SETH ROBERTS

ARTICLES:

WORK ON HARD PROBLEMS

September 16, 2025

Problems

Every organization has problems. Some of these problems are small (e.g. finding a new supplier, or expanding into a new overseas market). Some of them are big problems (e.g. a new technology may render your core product obsolete, or your nonprofit's flagship project is actually creating more harm than good). An organization's long-term success depends on its ability to solve the large problems.

As a general rule, large organizations focus the bulk of their energy on the small, short-term problems while neglecting the large-scale problems. We avoid difficult problems because they're psychologically uncomfortable. Dealing with a small problem makes you an innovator and leads to substantial improvements in your key metrics. Dealing with a large problem may reveal that your entire department's work is obsolete. Solving a lot of small problems makes you promotable. Attempting to solve a large problem may leave you branded as a heretic.
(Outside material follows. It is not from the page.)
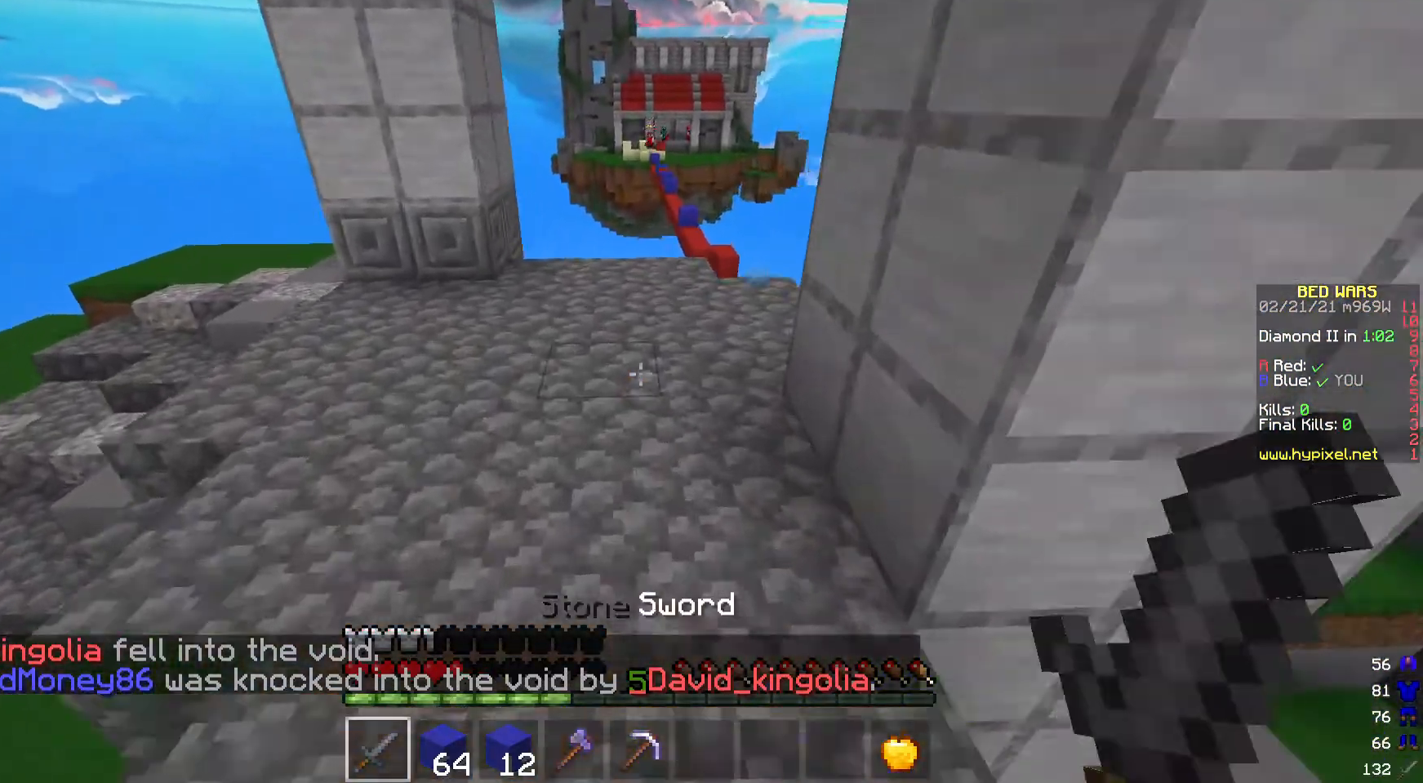
{"keys": ["w"], "mouse": [], "events": []}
In the Adventist church, we face a long series of large problems that receive a relative pittance of attention. For example:

  1. The steady decline in enrollment in our colleges and universities
  2. A huge soon-coming shortage of pastors in North America as 50% or more are eligible for retirement within the next few years
  3. Over 50% of young people leaving the Adventist church during their young adult years
  4. A chronic lack of spirituality, discipleship, and evangelistic involvement within the North American church as a whole

If you're curious what your organization's large problems are, pay attention to the excuses executives and department leaders give when they explain poor performance in their annual reports. When enough people have the same problem, it becomes a "trend" or "societal shift" your organization is dealing with. Labelling your large problems as trends in society doesn't solve the root problem (your organization still needs to fix the problem in order to survive), but it absolves you of responsibility for fixing it.

Solving Large Problems

Small problems usually have an obvious solution. Project going well and needs help accelerating? Allocate more funds. Running low on key personnel? Do more recruiting trips. Key people keep leaving? Raise salaries. Department keeps having issues? Fire or relocate people. Small problems are solved by taking an existing solution that's worked elsewhere and applying it to a new setting. Large problems require new solutions that don't exist yet (going from 0 to 1 instead of 1 to n, as Paypal co-founder and billionaire investor Peter Thiel explains in his book, Zero to One). They require technology, which I define here as "a breakthrough approach to accomplishing a specific task that is sufficiently cheaper/faster/etc (whatever the relevant metric is) to be able to solve your large problem at scale."

Because large problems require new solutions, they require a different type of problem solver. New solutions aren't found by people specialized in management because the typical administrator has spent their life optimizing for solving small problems with known solutions. New solutions are found through extensive research and rapid experimentation, most often through small teams of capable people working together (see GYC, church planting teams, startups, etc.).

For the Adventist church to systematically find large-scale solutions to deeply-embedded large problems, we first need to identify the most important problems, and then dedicate significant, walled-off (from bureaucracy) resources to solving them. I don't know how to make that happen, but it's an important enough problem to merit investigation.

What are the Most Important Problems in Your Field?

The late mathematician Richard Hamming, who worked on the Manhattan Project, won the third-ever Turing Award (the Nobel Prize for mathematics), and made several ground-breaking contributions to the mathematics, habitually asked scientists in other fields, "What are the most important problems in your field?"

While he reportedly often asked this question to troll his fellow scientists for not working on whatever problem the answered with, the question reveals a deep focus on problem selection in his research. He recognized that the only way for him to do breakthrough scientific research was to work on the subset of problems for which a breakthrough would be a meaningful contribution to the field. At whatever level of an organization you work in, inertia will constantly pull you towards the small, obvious problems that demand solution. The first step towards working on the large problems that actually matter is to identify the answer to the Hamming question for your field: "What are the most important problems in your field?" Then start finding ways to solve them.